Ferramenta de diagnóstico

Os pesquisadores dizem que seu ensaio pode ser usado como uma ferramenta de diagnóstico para a doença de Alzheimer ou para rastrear potenciais candidatos a medicamentos. Os resultados são relatados na revista Journal of the American Chemical Society.

A doença de Alzheimer afeta cerca de 44 milhões de pessoas em todo o mundo e atualmente não há diagnósticos ou tratamentos eficazes para ela. Na doença, a beta-amiloide e outra proteína chamada tau se acumulam em emaranhados e placas – conhecidas coletivamente como agregados –, fazendo com que as células cerebrais morram e o cérebro encolha. Isso resulta em perda de memória, alterações de personalidade e dificuldade em realizar funções diárias.

É uma doença difícil de estudar, pois se desenvolve ao longo de décadas, e um diagnóstico definitivo só pode ser dado após o exame de amostras de tecido cerebral após a morte. Ainda não se sabe que tipo de mudanças bioquímicas dentro de uma célula levam à agregação de beta-amiloide.

No grupo de pesquisa da professora Gabriele Kaminski Schierle no Departamento de Engenharia Química e Biotecnologia da Universidade de Cambridge, investiga-se a possível ligação entre temperatura e agregação de beta-amiloide em células humanas.

O campo de estudo das mudanças de temperatura dentro de uma célula é conhecido como termogênese intracelular. É uma área nova e desafiadora: os cientistas desenvolveram sensores com os quais as mudanças de temperatura podem ser medidas, mas ninguém nunca tentou usar esses sensores para estudar condições como a doença de Alzheimer.

Liberação de calor

“A termogênese tem sido associada ao estresse celular, o que pode promover mais agregação”, disse Chyi Wei Chung, primeira autora do estudo. “Acreditamos que quando há um desequilíbrio nas células, como quando a concentração de beta-amiloide é um pouco alta demais e começa a se acumular, a temperatura celular aumenta.”

“Superaquecer uma célula é como fritar um ovo – à medida que aquece, as proteínas começam a se aglomerar e se tornar não funcionais”, disse Kaminski Schierle, que liderou a pesquisa.

Os pesquisadores usaram pequenos sensores de temperatura chamados termômetros poliméricos fluorescentes (FTPs) para estudar a ligação entre agregação e temperatura. Eles adicionaram beta-amiloide a linhagens de células humanas para iniciar o processo de agregação e usaram um produto químico chamado FCCP como controle, já que é conhecido por induzir um aumento na temperatura.

==================================================

Tarefas do exercício:
1. Responda às perguntas sobre o trecho sobre Alzheimer:
(a) Quantas pessoas no mundo a doença de Alzheimer afeta?
(b) Em que revista os resultados foram relatados?
(c) Que produto químico os pesquisadores usaram como controle?
2. Transcreva do trecho sobre Alzheimer a parte que vai de “Os pesquisadores usaram” até “aumento na temperatura.”, inclusive.
As linhas não têm nenhum papel neste exercício.

==================================================

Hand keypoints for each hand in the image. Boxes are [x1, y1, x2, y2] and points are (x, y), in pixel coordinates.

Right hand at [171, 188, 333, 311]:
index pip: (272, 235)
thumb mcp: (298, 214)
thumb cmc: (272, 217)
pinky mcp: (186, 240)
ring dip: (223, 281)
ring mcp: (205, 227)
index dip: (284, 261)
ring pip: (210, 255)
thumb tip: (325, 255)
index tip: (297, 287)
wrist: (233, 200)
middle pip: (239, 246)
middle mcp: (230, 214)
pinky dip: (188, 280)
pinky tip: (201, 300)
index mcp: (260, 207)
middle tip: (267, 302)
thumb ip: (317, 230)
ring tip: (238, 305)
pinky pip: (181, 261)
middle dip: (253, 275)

==================================================

Respostas escritas:
1.
(a) Cerca de 44 milhões de pessoas.
(b) No Journal of the American Chemical Society.
(c) O FCCP.

2.
Os pesquisadores usaram pequenos sensores de temperatura chamados termômetros poliméricos fluorescentes (FTPs) para estudar a ligação entre agregação e temperatura. Eles adicionaram beta-amiloide a linhagens de células humanas para iniciar o processo de agregação e usaram um produto químico chamado FCCP como controle, já que é conhecido por induzir um aumento na temperatura.